PROBLEM DESCRIPTION:
Down to the last line, restate the records below word for word, dropping every image.

━━━ SOURCE DATA

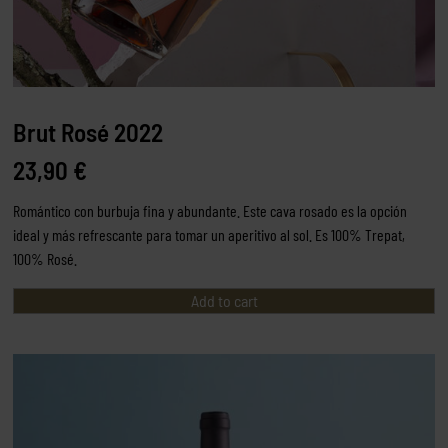
Brut Rosé 2022
23,90
€
Romántico con burbuja fina y abundante. Este cava rosado es la opción
ideal y más refrescante para tomar un aperitivo al sol. Es 100% Trepat,
100% Rosé.
Add to cart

━━━━━━

EXERCISE RESPONSE:
Brut Rosé 2022
23,90
€
Romántico con burbuja fina y abundante. Este cava rosado es la opción
ideal y más refrescante para tomar un aperitivo al sol. Es 100% Trepat,
100% Rosé.
Add to cart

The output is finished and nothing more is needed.